Patriot Coal Corp. has lined up a deal to sell most of its operating mines to Blackhawk Mining LLC.

Blackhawk is offering to swap out some of Patriot Coal’s funded debt, which tops $791 million, for new debt securities totaling about $643 million and a slice of equity.

The proposed transaction involves rights offerings to raise up to $50 million for a new Blackhawk company to be created as part of a chapter 11 plan, Patriot’s second of recent years.

Patriot passed through bankruptcy in 2012 and 2013 and emerged, only to retreat to chapter 11 again in May, blaming low demand for coal.

Patriot President and Chief Executive Bob Bennett said, “We feel strongly that the proposed transaction with Blackhawk is in the best interest of Patriot, and its employees and stakeholders.”

The new company to be created out of the proposed deal won’t be taking on Patriot’s contracts with the United Mine Workers of America, its obligations to retirees or its employee-benefit plans, court papers say.

The offer was outlined in papers filed in the U.S. Bankruptcy Court in Richmond, Va., hours ahead of a key hearing for cash-strapped Patriot.

The company is due in court Wednesday to seek final approval of $100 million bankruptcy financing that puts it on the fast track to a sale.
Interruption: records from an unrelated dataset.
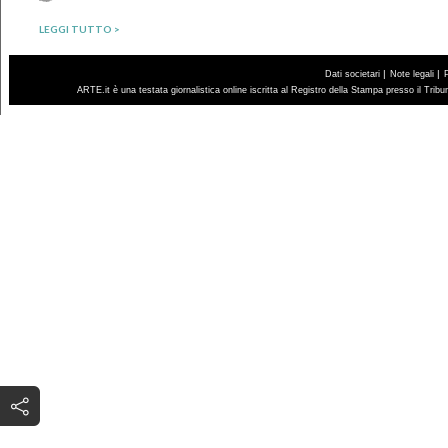
LEGGI TUTTO >
|
|
Dati societari
Note legali
ARTE.it è una testata giornalistica online iscritta al Registro della Stampa presso il Trib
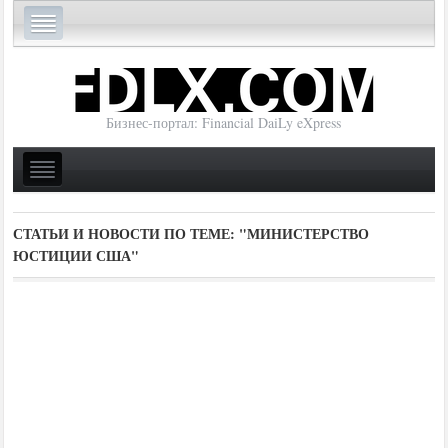
Бизнес-портал: Financial DaiLy eXpress
СТАТЬИ И НОВОСТИ ПО ТЕМЕ:
"МИНИСТЕРСТВО
ЮСТИЦИИ США"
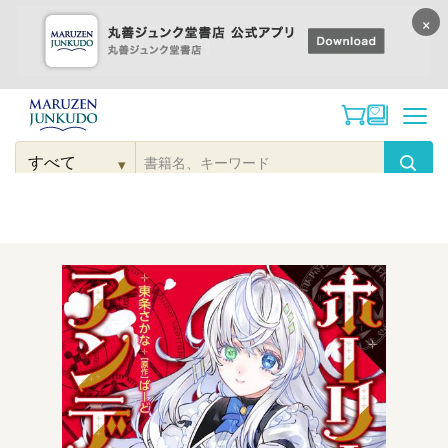
×
コンテンツに
進む
▾
検
索
こだわり
検索
カテゴリー
検索
対
象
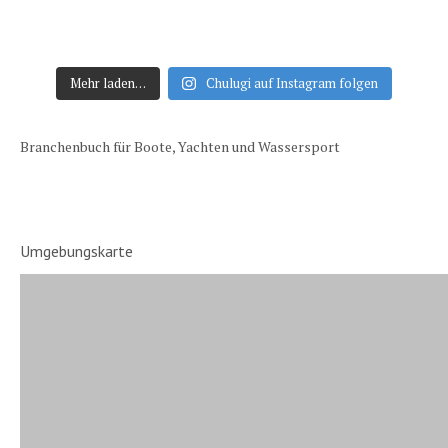
Mehr laden…
Chulugi auf Instagram folgen
Branchenbuch für Boote, Yachten und Wassersport
Umgebungskarte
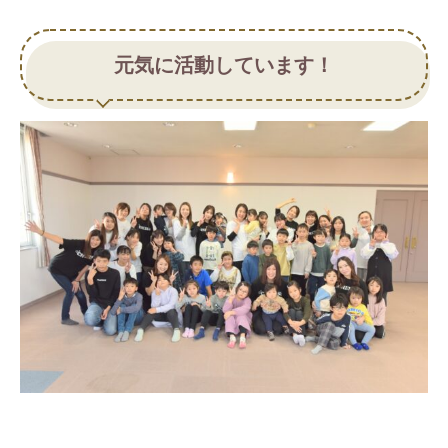
元気に活動しています！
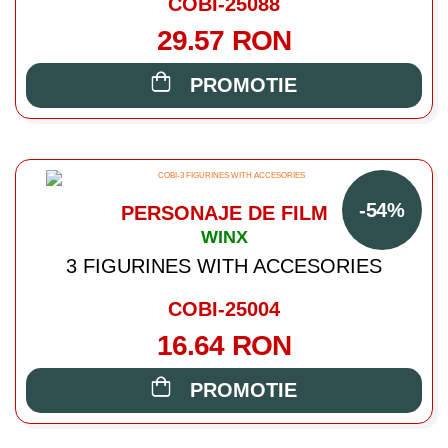
COBI-25088
29.57 RON
PROMOTIE
-54%
PERSONAJE DE FILM
WINX
3 FIGURINES WITH ACCESORIES
COBI-25004
16.64 RON
PROMOTIE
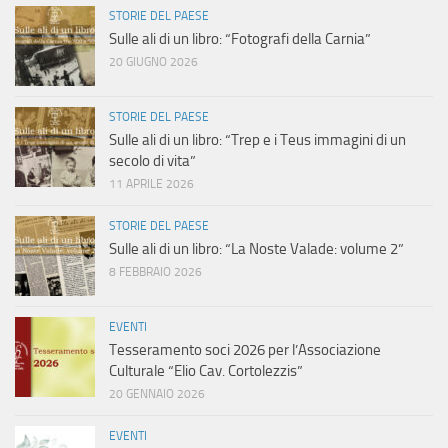
STORIE DEL PAESE
Sulle ali di un libro: “Fotografi della Carnia”
20 GIUGNO 2026
STORIE DEL PAESE
Sulle ali di un libro: “Trep e i Teus immagini di un
secolo di vita”
11 APRILE 2026
STORIE DEL PAESE
Sulle ali di un libro: “La Noste Valade: volume 2”
8 FEBBRAIO 2026
EVENTI
Tesseramento soci 2026 per l’Associazione
Culturale “Elio Cav. Cortolezzis”
20 GENNAIO 2026
EVENTI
Unsecured creditors and lenders left outside the deal negotiations have questioned the bankruptcy financing package.

Patriot’s offer from privately owned Blackhawk speeds up the timeline required by the financing, requiring a sale to close by Sept. 25 if the deal is to hold.

Blackhawk will acquire complexes known as Panther, Rock Lick, Wells, Kanawha Eagle, Midland Trail/Blue Creek and Paint Creek, as well as the Stanley Fork, Cub Branch and the Franco preparation plant and load-out in Logan County, and all controlled river docks.

Not included in the sale to Blackhawk are Patriot’s Federal Complex in northern West Virginia and some other assets. They will be sold separately.

If other bids emerge, Blackhawk’s offer will be tested at an auction in August. Patriot is offering Blackhawk a $19 million breakup fee and up to $5 million of expenses as consolation if there is a competition and Blackhawk is beaten.

According to court papers, the transaction came together in negotiations that included senior lenders and holders of second-lien debt. Knighthead Capital Management, LLC, Caspian Capital LP and Davidson Kempner Capital Management LP are among the investment funds involved in the deal.